2

i'm trying to print : Pokémon GO Việt Nam

print u"Pokémon GO Việt Nam"

and i'm getting :

print u"PokÚmon GO Vi?t Nam"
SyntaxError: (unicode error) 'utf8' codec can't decode byte 0xe9 in position 0: unexpected end of data

i've tried :

.encode("utf-8")
.decode("utf-8")
.decode('latin-1').encode("utf-8")
unicode(str.decode("iso-8859-4"))

My python version is 2.7.9 , Notepad++ UTF-8 encoding . with no luck , how can i print it ? and i'm encountering this kind of issues all the time , what's the proper way to debug and get the right encoding ?

3 Answers3

4
#!/usr/bin/python
# -*- coding: utf-8 -*-

print "Pokémon GO Việt Nam"

You can find here more info

For PyCharm settings, go to the menu: PyCharm --> Preference then use the search to look up "encoding", you should reach the following screen:

enter image description here

Nir Alfasi
  • 53,191
  • 11
  • 86
  • 129
  • yeah try that also , it work if we just print `u"pokémon"` but not `"Pokémon GO Việt Nam"` – Brenda Martinez Aug 31 '16 at 21:37
  • @BrendaMartinez: what encoding is your editor using? – Andrea Corbellini Aug 31 '16 at 21:38
  • @BrendaMartinez make sure that both your IDE encoding as well as the project encoding are set to 'utf-8' – Nir Alfasi Aug 31 '16 at 21:39
  • Utf-8 , notepad++ – Brenda Martinez Aug 31 '16 at 21:39
  • @BrendaMartinez well notepad++ is another problem :) use a proper IDE such as PyCharm: you'll get all the benefits of IDE such as debugging and inspection capabilities as well as many other goodies. – Nir Alfasi Aug 31 '16 at 21:41
  • yeah for that i've tested sublimetext and i'm getting `UnicodeEncodeError: 'charmap' codec can't encode character u'\u1ec7' in position 13: character maps to ` if i just print "Pokémon" all good , "Việt" what causing the problem . – Brenda Martinez Aug 31 '16 at 21:44
  • @BrendaMartinez sublime is NOT an IDE - it's the same as Notepad++... You can check the default encoding settings of sublime by going to the menu: sublime text --> Preferences --> Settings - Default and then search for: `default_encoding` – Nir Alfasi Aug 31 '16 at 21:47
  • i've just installed pycharm `UnicodeEncodeError: 'charmap' codec can't encode character u'\u1ec7' in position 13: character maps to ` , and i'm using encoding declaration , Pycharm5 – Brenda Martinez Aug 31 '16 at 21:51
  • @BrendaMartinez I've added a screenshot of PyCharm preferences - compare it to yours. – Nir Alfasi Aug 31 '16 at 22:04
  • yeah exactly the same , i'm just trying `#!/usr/bin/python # -*- coding: utf8 -*- print u"ệ"` with no luck , the code works for you ? – Brenda Martinez Aug 31 '16 at 22:10
  • Yes, you can see in the screenshot that it does.
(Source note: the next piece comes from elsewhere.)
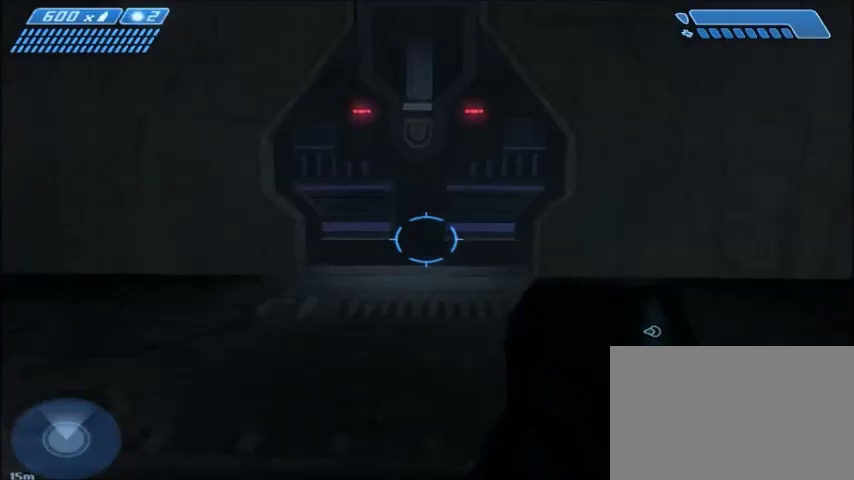
{"keys": [], "mouse": [], "events": []}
Maybe there's some encoding issue with your OS ? can you try a different computer in order to eliminate potential causes ? – Nir Alfasi Aug 31 '16 at 22:11
  • thanks for your effort , that was correct , i've test it in my VPS (ubuntu) and worked , Windows is the problem , i'm getting this kind of errors all the time :/ – Brenda Martinez Aug 31 '16 at 22:15
  • Sorry I can't help you with Windows: my Win-machine is back at home and I'm at work... Anyways, glad you pinned the issue to the OS. The following might help: http://stackoverflow.com/questions/6344853/python-unicode-in-windows-terminal-encoding-used – Nir Alfasi Aug 31 '16 at 22:18
1

Specify the encoding

#!/usr/bin/python
# -*- coding: utf-8 -*-

in the top of the program

rafaelc
  • 57,686
  • 15
  • 58
  • 82
0

As an alternative you can encode the unicode string:

print u"Pokémon GO Việt Nam".encode('utf-8')

The advantage is that the bytes in the resulting string are independent of the encoding of the source file: u"ệ".encode('utf-8') is always the same 3 bytes "\xe1\xbb\x87".

It is also consistent with what you'd do if you have an unicode string in a variable.

# get text from somewhere...
text = u"Pokémon GO Việt Nam"

# assuming your terminal expects UTF-8 -- this won't work on Windows.
print text.encode('utf-8')
roeland
  • 5,349
  • 2
  • 14
  • 28